Cheetah Outreach is a Non-Government Organization (NGO) based in South Africa that aims to protect large, carnivorous cats. They actively seek out alternative solutions to predation that can help famers protect their livelihood without further endangering these predators. Cheetah Outreach has started a program to provide livestock-guarding dogs to farmers in hopes that the dogs will drive away predators, reducing livestock losses and, in turn, the hunting and killing of the cats.
Similar programs have been implemented in North America and have proven to be quite successful. In her recent study, Ph.D. student Niki Rust set out to determine the success rates of such efforts, as well as the cost-effectiveness of using guarding dogs in South Africa.
The dogs were given to farmers who requested to be part of the program because of previous livestock losses due to depredation.
“Many farmers were very receptive to alternative methods of predator control, particularly because they were sick and tired of having predators come and take their animals,” Rust told mongabay.com “It is not a pleasant experience to see one of your beloved prized breeding goats be half-eaten by a carnivore, and the losses many of the farmers were suffering were severely affecting their profits.”
Rust found guarding dogs were very effective at reducing livestock losses on South African farms.

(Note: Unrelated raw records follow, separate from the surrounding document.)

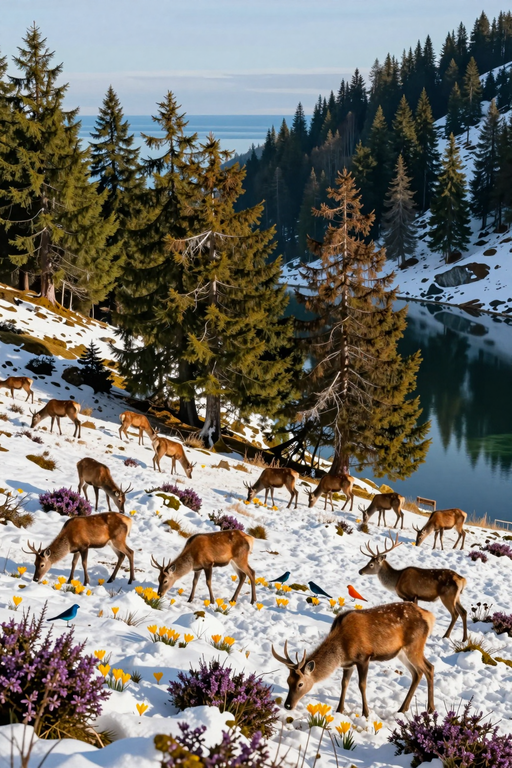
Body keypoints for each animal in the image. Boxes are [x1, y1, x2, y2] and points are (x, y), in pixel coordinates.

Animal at [272, 602, 435, 718]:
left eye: (300, 684)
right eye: (288, 681)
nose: (287, 705)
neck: (342, 650)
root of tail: (429, 616)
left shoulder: (363, 657)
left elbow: (362, 685)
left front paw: (366, 713)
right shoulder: (347, 664)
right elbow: (344, 683)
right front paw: (339, 710)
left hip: (414, 646)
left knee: (429, 668)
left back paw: (430, 708)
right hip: (402, 652)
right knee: (417, 673)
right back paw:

During the placement period, depredation was reduced by at least 33 percent at every participating farm and eliminated completely at more than 90 percent.

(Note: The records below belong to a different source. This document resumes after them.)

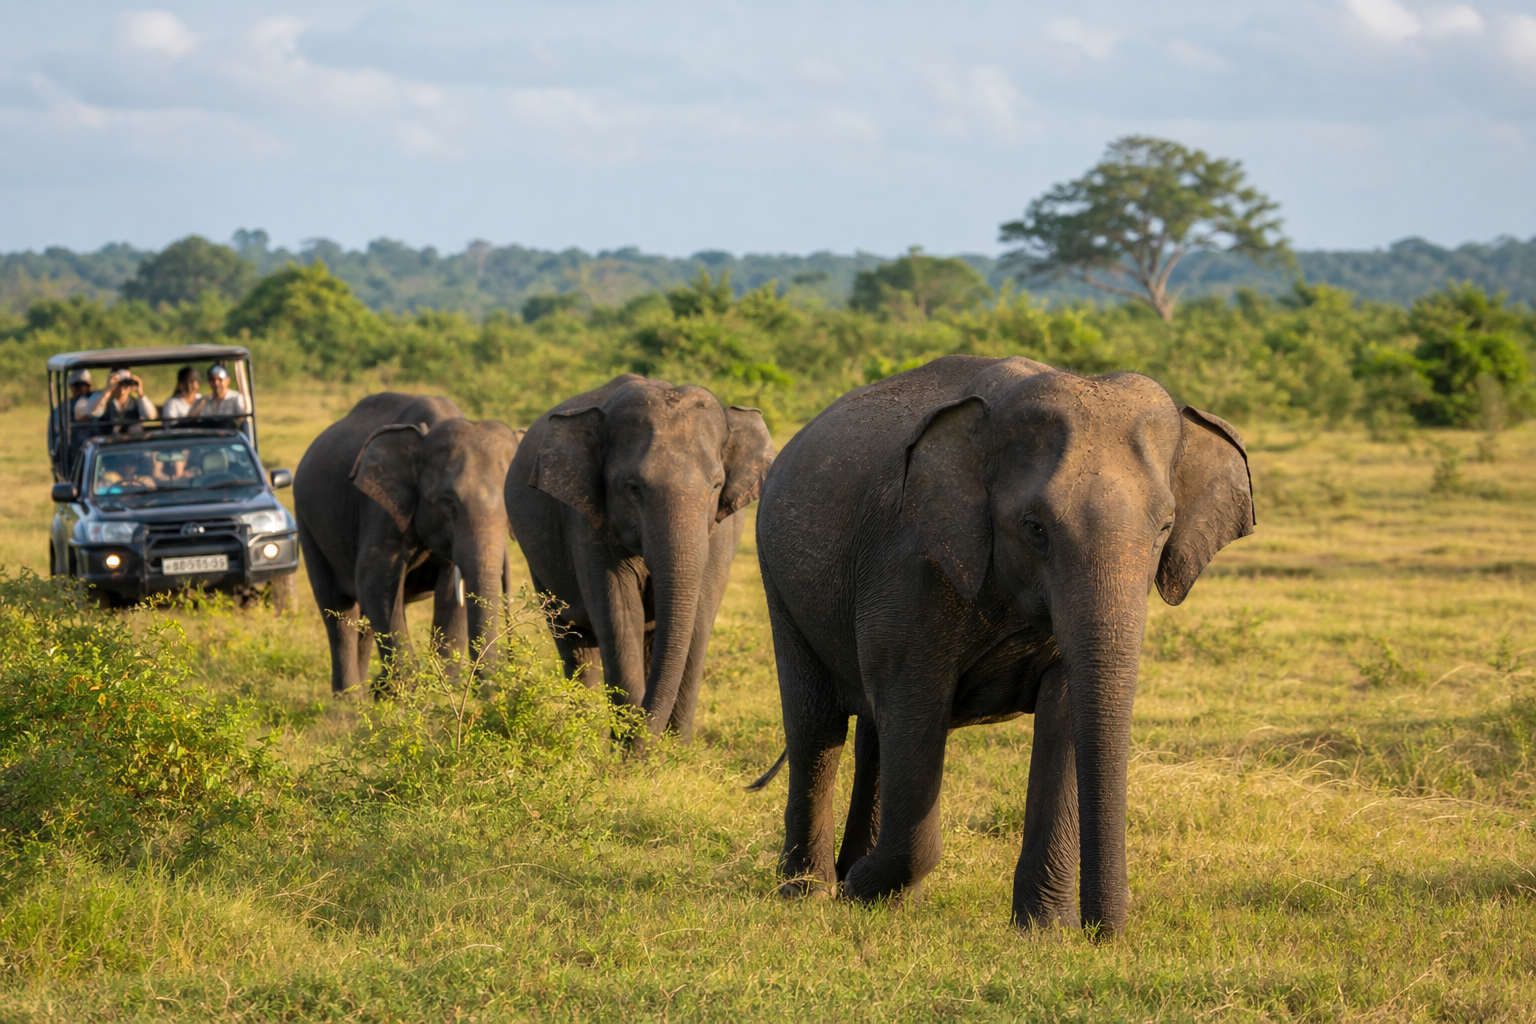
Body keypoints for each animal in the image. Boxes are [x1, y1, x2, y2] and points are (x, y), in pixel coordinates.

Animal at [294, 392, 519, 694]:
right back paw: (351, 700)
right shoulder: (382, 506)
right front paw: (411, 697)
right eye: (448, 503)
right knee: (339, 609)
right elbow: (375, 585)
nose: (488, 692)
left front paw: (438, 693)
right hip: (307, 523)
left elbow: (451, 596)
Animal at [507, 374, 775, 741]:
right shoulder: (587, 520)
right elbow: (621, 616)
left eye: (716, 485)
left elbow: (698, 621)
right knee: (572, 639)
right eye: (633, 488)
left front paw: (674, 752)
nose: (646, 740)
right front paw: (630, 750)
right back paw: (584, 738)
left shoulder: (722, 531)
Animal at [752, 355, 1253, 936]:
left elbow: (1063, 716)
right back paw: (810, 892)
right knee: (817, 725)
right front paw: (859, 888)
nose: (1103, 935)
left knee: (873, 732)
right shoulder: (908, 566)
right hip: (778, 577)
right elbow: (914, 705)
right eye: (1034, 527)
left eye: (1165, 527)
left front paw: (1044, 933)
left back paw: (880, 896)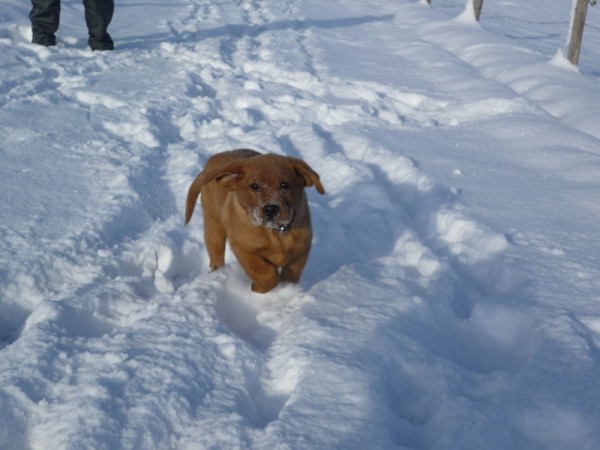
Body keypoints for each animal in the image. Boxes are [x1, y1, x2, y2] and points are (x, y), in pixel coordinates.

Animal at [185, 149, 325, 293]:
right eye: (254, 186)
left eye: (284, 185)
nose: (270, 209)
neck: (274, 232)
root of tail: (210, 165)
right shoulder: (243, 248)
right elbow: (265, 274)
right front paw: (257, 288)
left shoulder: (301, 249)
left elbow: (291, 274)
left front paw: (288, 288)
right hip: (214, 227)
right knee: (216, 256)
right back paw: (217, 273)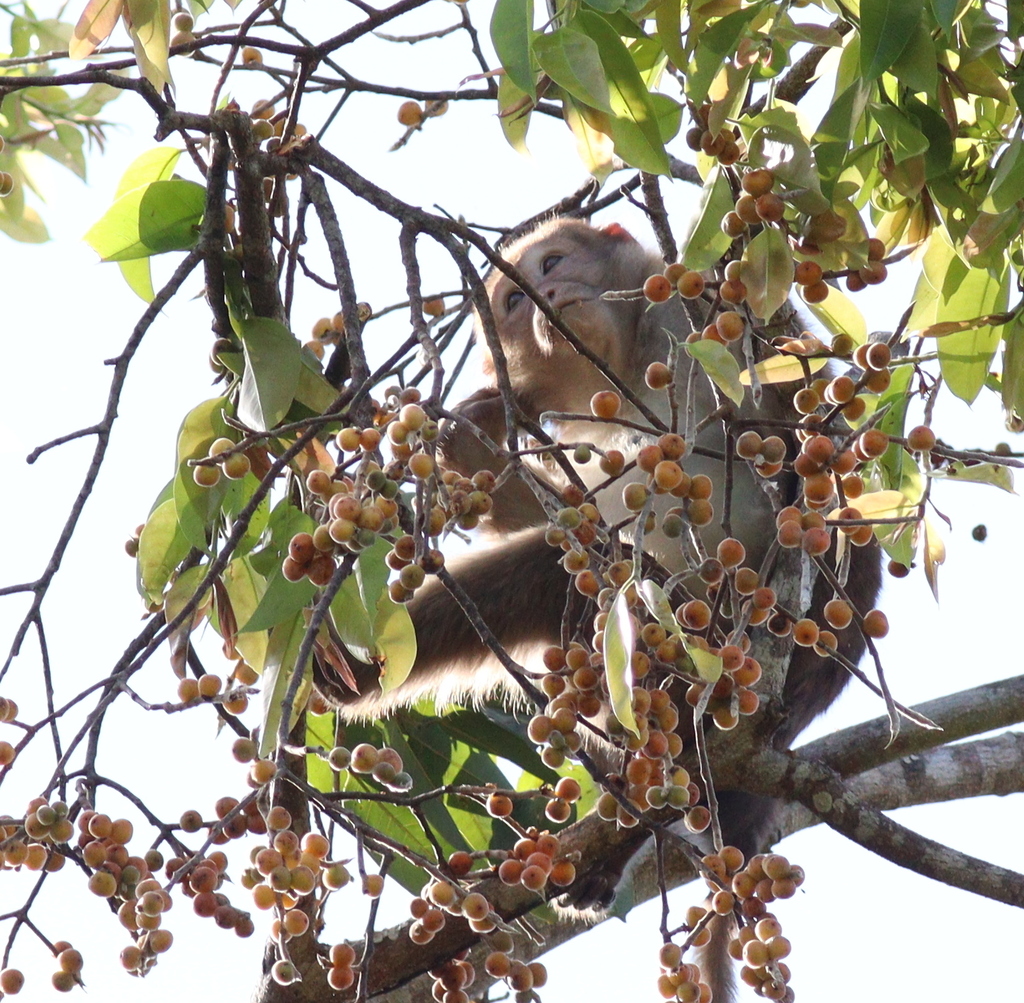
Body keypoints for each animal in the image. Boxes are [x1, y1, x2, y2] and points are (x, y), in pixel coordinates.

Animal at [315, 217, 882, 998]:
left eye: (553, 263)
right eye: (516, 300)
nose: (550, 294)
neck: (630, 357)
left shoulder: (710, 310)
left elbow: (815, 437)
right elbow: (569, 516)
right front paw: (471, 445)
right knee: (572, 573)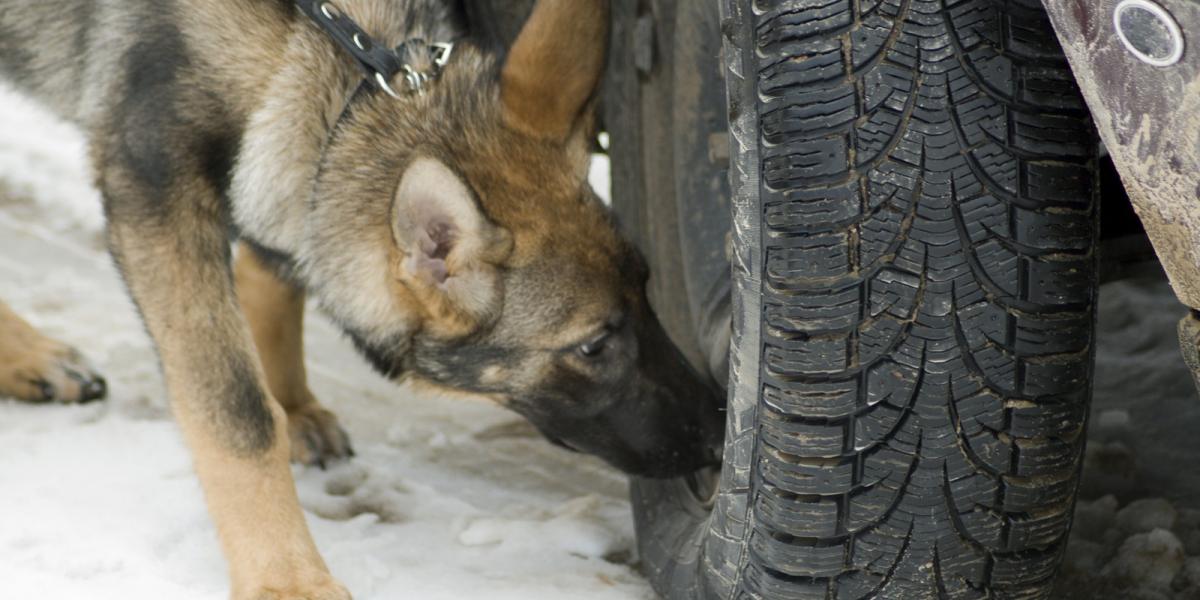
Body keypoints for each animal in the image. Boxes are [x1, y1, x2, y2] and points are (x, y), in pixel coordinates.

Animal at [0, 0, 720, 595]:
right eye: (593, 346)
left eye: (650, 293)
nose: (719, 434)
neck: (336, 53)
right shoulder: (155, 199)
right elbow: (237, 415)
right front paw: (286, 579)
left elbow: (276, 275)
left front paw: (293, 404)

“[Livestock guarding dogs] work very well once they’ve been trained and can reduce depredation to zero in some cases,” Rust said. “What was surprising was just how effective they were, especially when up against pretty ferocious animals such as leopards and spotted hyenas!”
Rust also surveyed some of the farmers involved in the program to see if their attitudes towards predators have changed. She found the majority had become more tolerant of cheetahs on their land. Farmers also reported a perceived increase in cheetah numbers after a year of having the dogs.

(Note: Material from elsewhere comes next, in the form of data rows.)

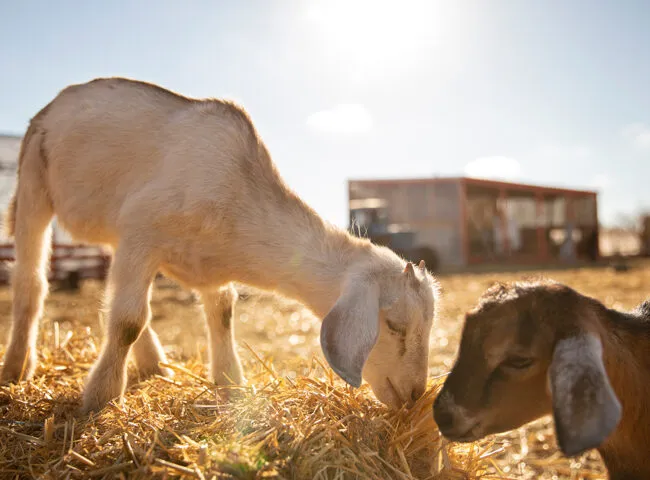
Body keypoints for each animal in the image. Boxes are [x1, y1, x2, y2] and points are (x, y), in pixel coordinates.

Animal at [0, 77, 440, 415]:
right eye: (395, 325)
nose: (414, 395)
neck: (238, 195)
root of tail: (56, 102)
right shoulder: (142, 232)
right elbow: (127, 320)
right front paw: (100, 396)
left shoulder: (197, 261)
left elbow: (222, 313)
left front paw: (231, 383)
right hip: (34, 179)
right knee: (32, 282)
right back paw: (16, 367)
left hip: (113, 230)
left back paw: (154, 364)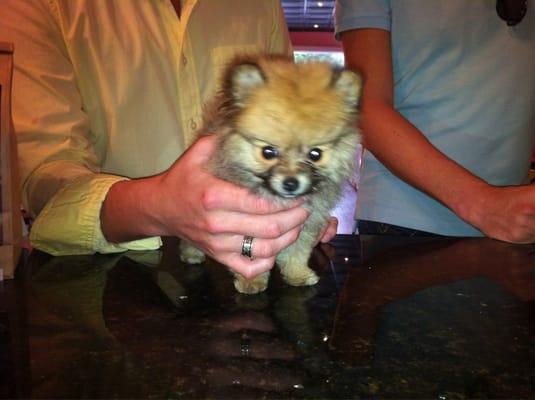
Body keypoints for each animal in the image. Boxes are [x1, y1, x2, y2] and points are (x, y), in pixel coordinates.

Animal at [181, 54, 364, 294]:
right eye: (268, 152)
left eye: (315, 154)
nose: (291, 183)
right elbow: (249, 255)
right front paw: (251, 281)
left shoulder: (308, 223)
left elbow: (297, 253)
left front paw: (297, 274)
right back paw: (191, 254)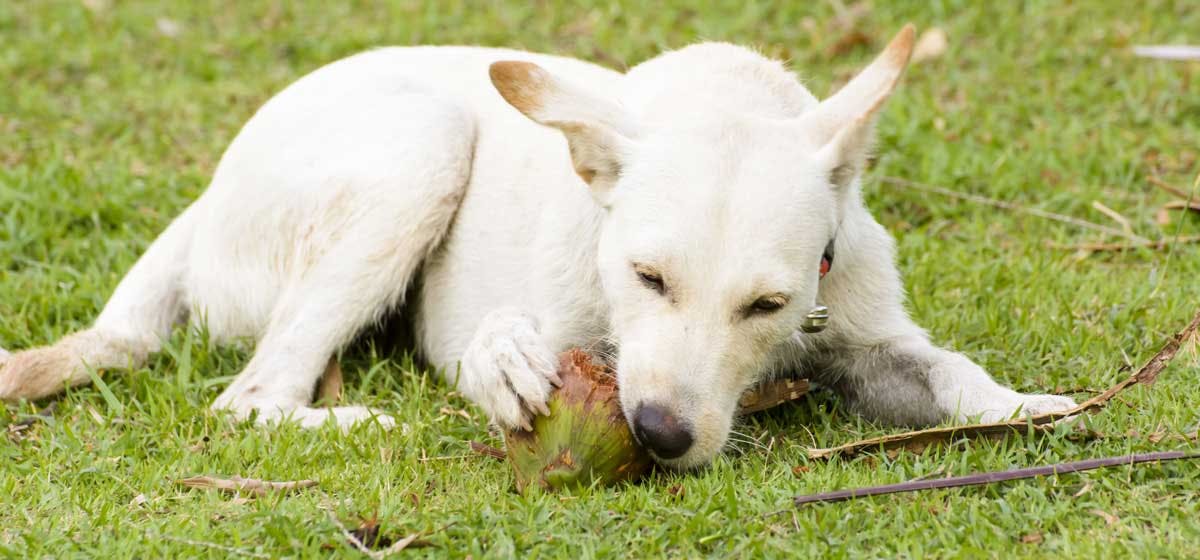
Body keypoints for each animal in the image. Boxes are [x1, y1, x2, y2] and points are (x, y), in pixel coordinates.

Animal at [2, 24, 1080, 467]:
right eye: (646, 275)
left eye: (769, 305)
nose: (660, 434)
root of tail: (206, 198)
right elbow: (502, 343)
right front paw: (504, 363)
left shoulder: (864, 328)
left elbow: (946, 369)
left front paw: (1021, 406)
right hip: (422, 146)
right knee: (250, 398)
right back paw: (354, 420)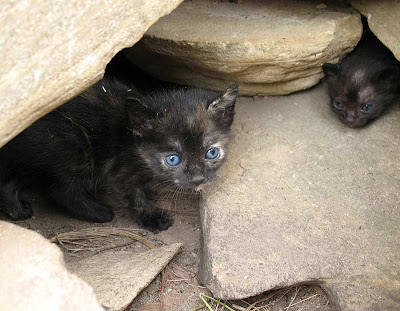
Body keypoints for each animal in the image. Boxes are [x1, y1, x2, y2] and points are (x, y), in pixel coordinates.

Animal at [0, 77, 238, 233]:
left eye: (211, 152)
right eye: (173, 159)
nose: (198, 179)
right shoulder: (118, 171)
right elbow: (134, 196)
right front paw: (152, 218)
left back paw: (17, 210)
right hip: (71, 143)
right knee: (60, 189)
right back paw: (99, 212)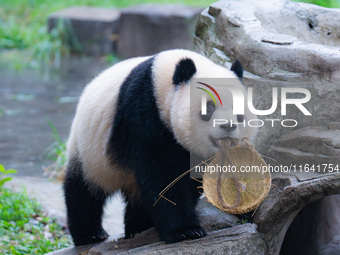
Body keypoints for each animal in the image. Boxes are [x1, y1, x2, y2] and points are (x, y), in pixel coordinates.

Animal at [63, 48, 256, 246]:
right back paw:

Another successful outcome of this study was the cost-effectiveness aspect of the guarding-dog program. The cost of running the program for the first year (including food, vet bills, salary and travel fees for a “Dog Officer,” etc.) was still less than the amount that farmers saved by having the dogs on their property.
Based on this outcome, Rust suggests a government-funded guarding-dog program would work better than the systems already in place.
“A lot of countries have government-run compensation schemes to reimburse farmers for losses to predators, but these are often fraught with problems such as delay in payment, difficulties proving stock were killed [by] predators, and corruption,” she said. “Also it can make farmers lazy to protect their stock properly because they know they’ll get reimbursed for their losses. But if there was a scheme that provided dogs to farmers then I think that would work far better than compensation because it would be a one-off thing (or at least for the life of the dog).”
Cheetah Outreach is currently working on ways to make the program even more effective and implement it on a larger scale, while researchers continue to analyze the social aspects of the program and the behavioral responses of the predators to the presence of dogs.
- Rust, N. A., Whitehouse‐Tedd, K. M., & MacMillan, D. C. (2013). Perceived efficacy of livestock‐guarding dogs in South Africa: Implications for cheetah conservation. Wildlife Society Bulletin, 37(4), 690-697.